Anton Stråhle: Trend Analysis Using Probabilistic Topic Modeling - Evaluating ESG Trends in Earnings Call Data
MSc Thesis Presentation
Time: Thu 2021-06-10 09.00
Location: Zoom, meeting ID: 646 0130 8139
Respondent: Anton Stråhle
Supervisor: Taras Bodnar
This thesis examines how topic modeling, specifically probabilistic topic modeling, can be used in order to gauge trends in textual data. We introduce two probabilistic topic models, LDA and DMM, and present two types of approximative inference for both models as well as methods of hyperparameter estimation. Furthermore we also introduce methods of guiding the models in the direction of uncovering topics relating to the trends that we are interested in.

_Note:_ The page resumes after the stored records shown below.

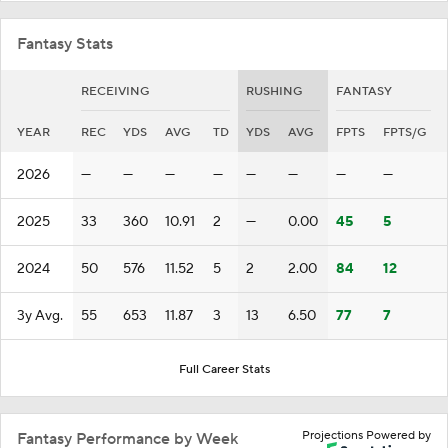
Fantasy Stats
RECEIVING
RUSHING
FANTASY
YEAR
REC
YDS
AVG
TD
YDS
AVG
FPTS
FPTS/G
2026
—
—
—
—
—
—
—
—
2025
33
360
10.91
2
—
0.00
45
5
2024
50
576
11.52
5
2
2.00
84
12
3y Avg.
55
653
11.87
3
13
6.50
77
7
Full Career Stats
Projections Powered by
Fantasy Performance by Week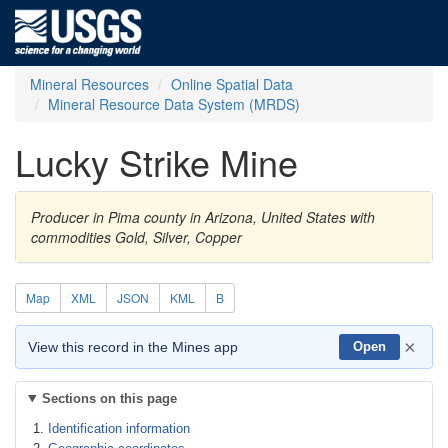
Mineral Resources
Online Spatial Data
Mineral Resource Data System (MRDS)
Lucky Strike Mine
Producer in Pima county in Arizona, United States with
commodities Gold, Silver, Copper
Map
XML
JSON
KML
B
×
View this record in the Mines app
Open
Sections on this page
Identification information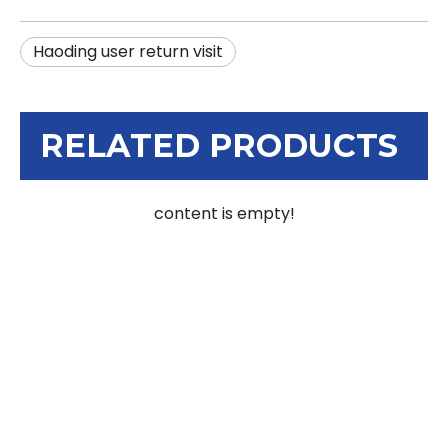
Haoding user return visit
RELATED PRODUCTS
content is empty!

The two models are applied to different corpora consisting of questions from the Q & A sessions of financial earnings calls. We focus on how ESG related trends can be examined using these methods, hence we guide the models towards uncovering such topics. We find that DMM models are not applicable to the data examined as the assumptions made are not fulfilled to such an extent as initially thought. LDA models on the other hand, when applied to specific subsets of the data, yield quite promising results.
When further nudging the LDA models in the direction of uncovering specific ESG topics we find that we are able to uncover topics where we have some prior knowledge of the topics existence within the corpus. The ability to uncover topics in such a manner indicates that the framework established in the thesis is usable in practice but that it requires some prior knowledge regarding the topics one wants to uncover. Using the trained models we also construct two metrics that can be used to gauge the trends of these topics when they are evaluated on a test corpus that spans a longer period of time. We also discuss the drawbacks of the framework introduced as well as some ways in which it can be improved.